Il nuovo quartier generale africano di Amazon, il deus ex machina del nostro tempo che provvede a ogni necessità riempendoci di beni a nostre spese, dovrebbe sorgere a Città del Capo (Sudafrica) all’interno di un complesso commerciale sviluppato su terreni considerati sacri da gran parte delle popolazioni originarie del paese.
In questa zona, infatti, i guerrieri Khoi respinsero un attacco delle truppe portoghesi nel 1510 – in quella che fu la prima battaglia di resistenza al colonialismo europeo in Sudafrica.

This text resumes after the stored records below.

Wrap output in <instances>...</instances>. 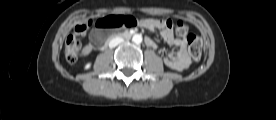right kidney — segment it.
<instances>
[{"label": "right kidney", "mask_w": 276, "mask_h": 120, "mask_svg": "<svg viewBox=\"0 0 276 120\" xmlns=\"http://www.w3.org/2000/svg\"><path fill=\"white\" fill-rule=\"evenodd\" d=\"M90 67V63H88L87 65H86V68H89Z\"/></svg>", "instance_id": "ca27d5eb"}]
</instances>
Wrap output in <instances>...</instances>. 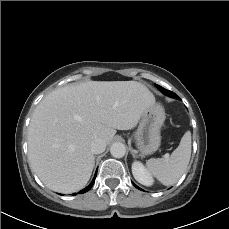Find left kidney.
<instances>
[{"label":"left kidney","instance_id":"5707ae66","mask_svg":"<svg viewBox=\"0 0 229 229\" xmlns=\"http://www.w3.org/2000/svg\"><path fill=\"white\" fill-rule=\"evenodd\" d=\"M132 174L135 180L142 185L151 186L154 182L153 177L151 176L149 171L139 161H135L132 164Z\"/></svg>","mask_w":229,"mask_h":229}]
</instances>
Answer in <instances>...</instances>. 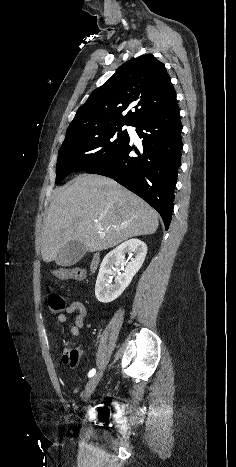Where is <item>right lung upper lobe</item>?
<instances>
[{
	"label": "right lung upper lobe",
	"instance_id": "right-lung-upper-lobe-1",
	"mask_svg": "<svg viewBox=\"0 0 236 467\" xmlns=\"http://www.w3.org/2000/svg\"><path fill=\"white\" fill-rule=\"evenodd\" d=\"M176 101V92L162 62L152 54L122 64L96 89L77 113L66 136L113 125L135 126ZM135 111L122 112L129 105Z\"/></svg>",
	"mask_w": 236,
	"mask_h": 467
}]
</instances>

In merito, le diverse rappresentanze delle popolazioni originarie si sono divise: alcune favorevoli allo sviluppo commerciale dell’area, con la promessa dell’impresa di costruzione di creare un centro museale mediatico sull’eredità culturale delle popolazioni originarie; altre decisamente contrarie perché, qualsiasi forma prenda l’area commerciale, si tratterebbe comunque di un atto sacrilego che finirebbe col cancellare uno dei luoghi più importanti della memoria culturale delle popolazioni indigene.
La spaccatura non deve sorprendere più di tanto, poiché le popolazioni originarie del Sudafrica hanno conosciuto secoli di persecuzione, prima coloniale e poi razziale, che le ha portate a una sorta di disintegrazione – resa oggi evidente dalle molteplici sigle di enti e associazioni che hanno visto riconosciuto il proprio diritto di rappresentanza.
La controversia interna rischia di rendere vana la lotta di lunga data portata avanti dalle popolazioni indigene sudafricane per vedere riconosciuti i propri diritti e la propria storia.